When we think about cancer, heart disease, or diabetes, we don’t wait years to treat them. We start before Stage 4—we begin with prevention. When people are in the first stage of those diseases and are beginning to show signs or symptoms like a persistent cough, high blood pressure, or high blood sugar, we try immediately to reverse these symptoms. We don’t ignore them. In fact, we develop a plan of action to reverse and sometimes stop the progression of the disease. So why don’t we do the same for individuals who are dealing with potentially serious mental illness?

  • One in five Americans will have a diagnosable mental health condition in any given year1
  • Fifty percent of Americans will meet the criteria for a diagnosable mental health condition sometime in their life, and half of those people will develop conditions by age fourteen2

Catching mental health conditions early is known as Early Identification and Intervention.

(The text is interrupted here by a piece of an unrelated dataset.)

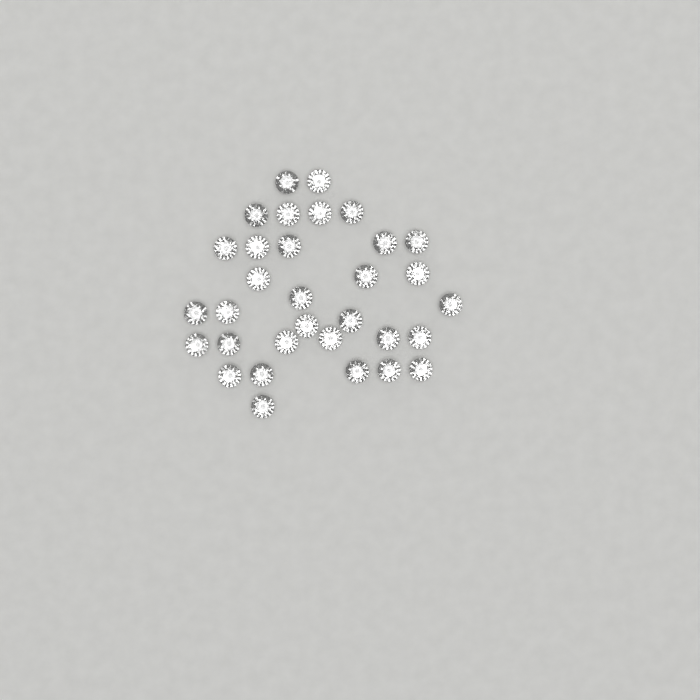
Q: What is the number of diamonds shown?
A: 32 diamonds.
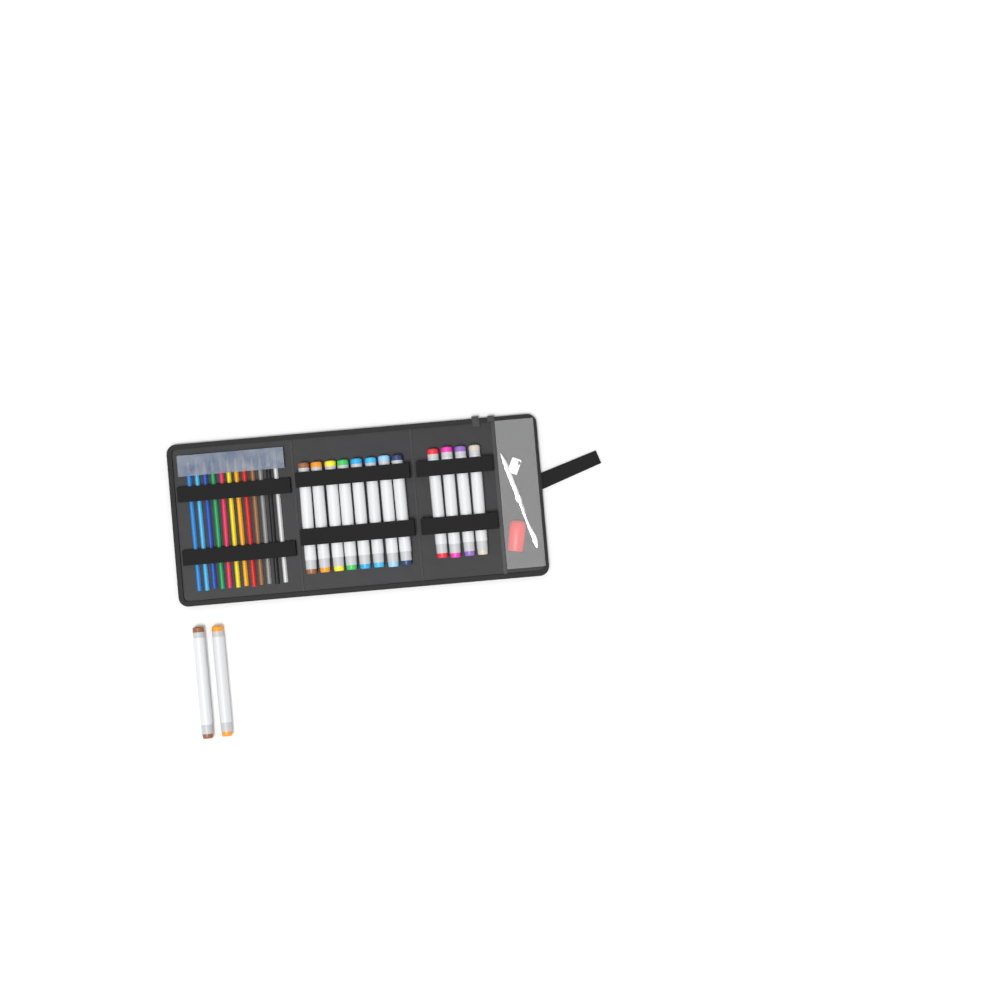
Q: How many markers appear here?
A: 14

However, many times people may not realize that their symptoms are being caused by a mental health condition or feel ashamed to pursue help because of the stigma associated with mental illness.  It’s up to all of us to know the signs and take action so that mental illnesses can be caught early and treated, and we can live up to our full potential. Even though mental illnesses may require intensive, long-term treatment and a lot of hard work at the later stages, people can and do recover and reclaim their lives.

Information obtained from Mental Health America.

1Substance Abuse and Mental Health Services Administration, Center for Be- havioral Health Statistics and Quality. (September 4, 2014). The NSDUH Report: Substance Use and Mental Health Estimates from the 2013 National Survey on Drug Use and Health: Overview of Findings. Rockville, MD.

2 Ronald C. Kessler et al., Lifetime Prevalence and Age-of-Onset Distributions of DSM-IV Disorders in the National Comorbidity Survey Replication, 62 Arch. Gen. Psychiatry 593, 595 (2005).